* **RECORDS FOR PROCESSING**:
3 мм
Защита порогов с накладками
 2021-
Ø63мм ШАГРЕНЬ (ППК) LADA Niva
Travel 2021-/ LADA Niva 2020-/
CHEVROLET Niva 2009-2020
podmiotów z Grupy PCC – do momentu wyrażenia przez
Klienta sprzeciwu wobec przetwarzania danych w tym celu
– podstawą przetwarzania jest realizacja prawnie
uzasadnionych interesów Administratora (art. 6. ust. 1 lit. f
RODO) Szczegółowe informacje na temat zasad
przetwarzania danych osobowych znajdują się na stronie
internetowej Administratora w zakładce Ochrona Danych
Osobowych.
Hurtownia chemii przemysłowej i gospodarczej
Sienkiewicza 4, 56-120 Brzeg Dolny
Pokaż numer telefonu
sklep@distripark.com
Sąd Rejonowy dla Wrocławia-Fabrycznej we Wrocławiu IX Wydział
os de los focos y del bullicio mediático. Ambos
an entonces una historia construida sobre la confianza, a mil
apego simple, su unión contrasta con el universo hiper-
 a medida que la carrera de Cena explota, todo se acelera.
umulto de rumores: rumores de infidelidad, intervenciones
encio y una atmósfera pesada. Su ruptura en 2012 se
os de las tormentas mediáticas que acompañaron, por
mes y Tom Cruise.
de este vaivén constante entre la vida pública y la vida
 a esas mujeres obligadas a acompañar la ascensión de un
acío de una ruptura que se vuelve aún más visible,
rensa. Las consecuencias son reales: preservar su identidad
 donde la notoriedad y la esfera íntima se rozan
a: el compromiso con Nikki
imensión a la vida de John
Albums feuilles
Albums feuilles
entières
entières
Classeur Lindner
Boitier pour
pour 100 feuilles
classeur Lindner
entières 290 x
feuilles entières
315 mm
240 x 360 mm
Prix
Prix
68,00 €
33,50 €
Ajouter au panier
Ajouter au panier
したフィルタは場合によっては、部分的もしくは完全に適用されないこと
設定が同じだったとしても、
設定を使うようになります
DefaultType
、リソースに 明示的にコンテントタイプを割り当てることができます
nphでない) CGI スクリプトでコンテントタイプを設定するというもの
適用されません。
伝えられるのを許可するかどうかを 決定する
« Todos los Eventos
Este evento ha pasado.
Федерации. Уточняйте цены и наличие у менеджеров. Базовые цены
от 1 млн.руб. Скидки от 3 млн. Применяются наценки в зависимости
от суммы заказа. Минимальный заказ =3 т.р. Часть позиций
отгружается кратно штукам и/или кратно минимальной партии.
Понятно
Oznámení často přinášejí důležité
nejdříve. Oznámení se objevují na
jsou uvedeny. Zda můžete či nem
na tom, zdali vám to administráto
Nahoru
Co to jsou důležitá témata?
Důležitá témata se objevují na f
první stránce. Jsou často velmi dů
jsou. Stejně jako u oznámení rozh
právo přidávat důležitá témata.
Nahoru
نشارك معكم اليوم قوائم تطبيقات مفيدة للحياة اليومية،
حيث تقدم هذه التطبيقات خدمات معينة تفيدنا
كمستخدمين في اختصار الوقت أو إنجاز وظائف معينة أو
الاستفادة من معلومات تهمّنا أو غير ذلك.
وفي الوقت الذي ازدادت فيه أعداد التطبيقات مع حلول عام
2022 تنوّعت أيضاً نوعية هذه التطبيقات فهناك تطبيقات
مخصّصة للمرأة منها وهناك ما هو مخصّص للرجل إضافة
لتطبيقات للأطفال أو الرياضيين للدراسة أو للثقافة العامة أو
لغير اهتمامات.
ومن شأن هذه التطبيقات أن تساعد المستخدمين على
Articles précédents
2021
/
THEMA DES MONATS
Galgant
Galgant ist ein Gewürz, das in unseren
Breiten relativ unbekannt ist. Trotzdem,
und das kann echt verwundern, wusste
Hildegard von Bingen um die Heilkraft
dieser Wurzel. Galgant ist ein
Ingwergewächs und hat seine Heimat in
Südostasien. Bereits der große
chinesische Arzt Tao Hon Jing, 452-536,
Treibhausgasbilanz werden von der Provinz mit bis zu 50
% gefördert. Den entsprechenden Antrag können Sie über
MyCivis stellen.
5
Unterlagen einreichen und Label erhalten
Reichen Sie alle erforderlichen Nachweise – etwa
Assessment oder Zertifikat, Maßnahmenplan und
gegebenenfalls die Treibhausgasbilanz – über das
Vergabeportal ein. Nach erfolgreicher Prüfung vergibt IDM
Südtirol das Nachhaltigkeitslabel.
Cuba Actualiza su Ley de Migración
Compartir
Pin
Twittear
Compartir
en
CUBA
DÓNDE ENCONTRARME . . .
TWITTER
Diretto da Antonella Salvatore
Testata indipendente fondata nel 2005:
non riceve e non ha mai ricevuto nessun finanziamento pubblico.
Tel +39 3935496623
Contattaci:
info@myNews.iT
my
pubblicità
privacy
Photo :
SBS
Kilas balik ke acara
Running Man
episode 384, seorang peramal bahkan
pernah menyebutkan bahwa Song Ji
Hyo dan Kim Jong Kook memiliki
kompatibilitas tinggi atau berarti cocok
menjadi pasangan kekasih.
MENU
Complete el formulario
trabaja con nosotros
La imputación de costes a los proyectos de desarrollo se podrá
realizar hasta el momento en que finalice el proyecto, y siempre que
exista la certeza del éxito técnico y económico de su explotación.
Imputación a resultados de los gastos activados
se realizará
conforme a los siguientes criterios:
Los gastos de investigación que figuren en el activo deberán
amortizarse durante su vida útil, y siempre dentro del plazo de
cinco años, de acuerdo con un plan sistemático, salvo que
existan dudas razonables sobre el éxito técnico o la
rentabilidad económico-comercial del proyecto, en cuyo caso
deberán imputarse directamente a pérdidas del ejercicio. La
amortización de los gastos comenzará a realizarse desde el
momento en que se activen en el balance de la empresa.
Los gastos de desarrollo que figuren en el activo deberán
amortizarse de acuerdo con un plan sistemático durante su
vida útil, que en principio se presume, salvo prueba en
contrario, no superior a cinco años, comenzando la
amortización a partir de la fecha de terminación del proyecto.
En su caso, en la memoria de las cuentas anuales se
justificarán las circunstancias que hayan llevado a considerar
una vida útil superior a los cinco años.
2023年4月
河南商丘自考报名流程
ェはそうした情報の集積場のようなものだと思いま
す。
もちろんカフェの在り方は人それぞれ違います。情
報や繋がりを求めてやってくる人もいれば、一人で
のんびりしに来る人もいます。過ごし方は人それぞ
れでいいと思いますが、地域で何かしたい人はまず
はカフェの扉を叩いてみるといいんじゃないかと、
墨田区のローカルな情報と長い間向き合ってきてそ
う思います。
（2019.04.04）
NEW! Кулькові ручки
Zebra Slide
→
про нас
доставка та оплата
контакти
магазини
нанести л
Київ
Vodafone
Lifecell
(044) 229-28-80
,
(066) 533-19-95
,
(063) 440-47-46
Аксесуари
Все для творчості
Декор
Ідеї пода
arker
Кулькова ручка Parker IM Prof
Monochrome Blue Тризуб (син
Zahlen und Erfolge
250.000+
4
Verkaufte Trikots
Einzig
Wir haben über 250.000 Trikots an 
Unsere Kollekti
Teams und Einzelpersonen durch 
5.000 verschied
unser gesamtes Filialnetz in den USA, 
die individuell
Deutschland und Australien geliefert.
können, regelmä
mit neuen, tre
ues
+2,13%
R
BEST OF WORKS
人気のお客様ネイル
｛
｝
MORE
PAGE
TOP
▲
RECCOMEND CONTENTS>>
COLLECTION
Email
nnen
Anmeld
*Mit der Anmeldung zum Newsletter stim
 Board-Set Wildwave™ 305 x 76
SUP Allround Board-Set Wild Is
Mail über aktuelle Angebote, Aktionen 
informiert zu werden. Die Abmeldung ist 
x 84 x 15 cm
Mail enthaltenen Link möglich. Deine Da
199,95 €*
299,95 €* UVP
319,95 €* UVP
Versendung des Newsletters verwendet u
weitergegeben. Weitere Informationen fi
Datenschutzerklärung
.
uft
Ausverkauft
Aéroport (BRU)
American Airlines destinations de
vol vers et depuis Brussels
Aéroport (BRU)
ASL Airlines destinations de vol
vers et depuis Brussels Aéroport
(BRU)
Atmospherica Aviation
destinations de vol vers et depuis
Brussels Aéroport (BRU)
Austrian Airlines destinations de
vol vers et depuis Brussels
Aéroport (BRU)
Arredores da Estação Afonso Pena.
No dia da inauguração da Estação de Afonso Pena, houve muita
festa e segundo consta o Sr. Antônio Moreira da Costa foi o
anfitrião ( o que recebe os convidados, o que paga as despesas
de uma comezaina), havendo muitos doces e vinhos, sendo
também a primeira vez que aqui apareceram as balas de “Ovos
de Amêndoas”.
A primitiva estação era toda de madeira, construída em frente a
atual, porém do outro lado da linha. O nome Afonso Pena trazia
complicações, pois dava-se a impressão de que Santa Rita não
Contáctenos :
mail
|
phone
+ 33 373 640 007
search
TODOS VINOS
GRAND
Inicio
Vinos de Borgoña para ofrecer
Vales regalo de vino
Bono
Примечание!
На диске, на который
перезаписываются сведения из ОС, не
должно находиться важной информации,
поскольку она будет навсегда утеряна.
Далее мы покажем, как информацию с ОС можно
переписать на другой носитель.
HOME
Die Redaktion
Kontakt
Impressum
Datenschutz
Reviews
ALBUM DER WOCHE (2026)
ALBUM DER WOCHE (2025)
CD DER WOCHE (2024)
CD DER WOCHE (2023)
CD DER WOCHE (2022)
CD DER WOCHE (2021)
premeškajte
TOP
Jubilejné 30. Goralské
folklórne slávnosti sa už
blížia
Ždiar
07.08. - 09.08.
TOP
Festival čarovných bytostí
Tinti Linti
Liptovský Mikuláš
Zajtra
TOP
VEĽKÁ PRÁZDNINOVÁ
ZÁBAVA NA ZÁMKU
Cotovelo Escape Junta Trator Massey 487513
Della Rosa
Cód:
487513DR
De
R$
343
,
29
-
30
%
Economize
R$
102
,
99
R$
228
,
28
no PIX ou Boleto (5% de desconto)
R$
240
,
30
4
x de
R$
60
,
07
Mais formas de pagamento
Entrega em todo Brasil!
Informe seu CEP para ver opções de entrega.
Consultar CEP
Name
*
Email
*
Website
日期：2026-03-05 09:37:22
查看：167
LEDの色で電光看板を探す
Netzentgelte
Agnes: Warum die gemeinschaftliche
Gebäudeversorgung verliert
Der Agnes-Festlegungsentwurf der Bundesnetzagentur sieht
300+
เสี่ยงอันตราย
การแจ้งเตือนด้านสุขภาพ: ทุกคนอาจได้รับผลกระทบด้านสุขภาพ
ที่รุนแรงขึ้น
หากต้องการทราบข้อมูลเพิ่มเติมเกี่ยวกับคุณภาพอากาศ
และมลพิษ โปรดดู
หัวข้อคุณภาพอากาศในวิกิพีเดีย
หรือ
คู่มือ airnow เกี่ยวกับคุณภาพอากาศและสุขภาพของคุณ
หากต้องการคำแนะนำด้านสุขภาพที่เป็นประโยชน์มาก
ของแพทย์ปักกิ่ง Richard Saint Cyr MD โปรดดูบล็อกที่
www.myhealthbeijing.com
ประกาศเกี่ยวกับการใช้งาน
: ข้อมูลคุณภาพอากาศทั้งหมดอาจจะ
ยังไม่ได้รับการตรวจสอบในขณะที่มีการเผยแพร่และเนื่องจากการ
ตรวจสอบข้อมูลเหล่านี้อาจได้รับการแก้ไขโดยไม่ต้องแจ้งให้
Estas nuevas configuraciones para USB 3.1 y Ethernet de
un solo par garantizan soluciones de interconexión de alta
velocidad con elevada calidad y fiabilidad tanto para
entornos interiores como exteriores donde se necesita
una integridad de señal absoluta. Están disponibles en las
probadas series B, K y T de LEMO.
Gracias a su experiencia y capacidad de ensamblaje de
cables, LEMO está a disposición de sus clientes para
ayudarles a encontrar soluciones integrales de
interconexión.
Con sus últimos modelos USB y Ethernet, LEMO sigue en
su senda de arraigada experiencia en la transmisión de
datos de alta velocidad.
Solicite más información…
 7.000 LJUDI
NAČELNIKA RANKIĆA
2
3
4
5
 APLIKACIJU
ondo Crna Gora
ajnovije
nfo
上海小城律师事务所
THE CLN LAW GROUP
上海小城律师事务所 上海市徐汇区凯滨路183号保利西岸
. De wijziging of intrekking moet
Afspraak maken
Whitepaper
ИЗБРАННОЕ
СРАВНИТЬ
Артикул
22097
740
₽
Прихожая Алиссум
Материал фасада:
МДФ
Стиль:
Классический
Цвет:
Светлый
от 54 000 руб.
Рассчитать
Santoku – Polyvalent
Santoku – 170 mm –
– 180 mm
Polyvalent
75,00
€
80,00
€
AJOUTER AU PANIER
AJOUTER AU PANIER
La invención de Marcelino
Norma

* **REQUIREMENT**:
Collect every line in the items above that contains the string "velocidad". Case counts.

* **RESPONSE**:
velocidad con elevada calidad y fiabilidad tanto para
datos de alta velocidad.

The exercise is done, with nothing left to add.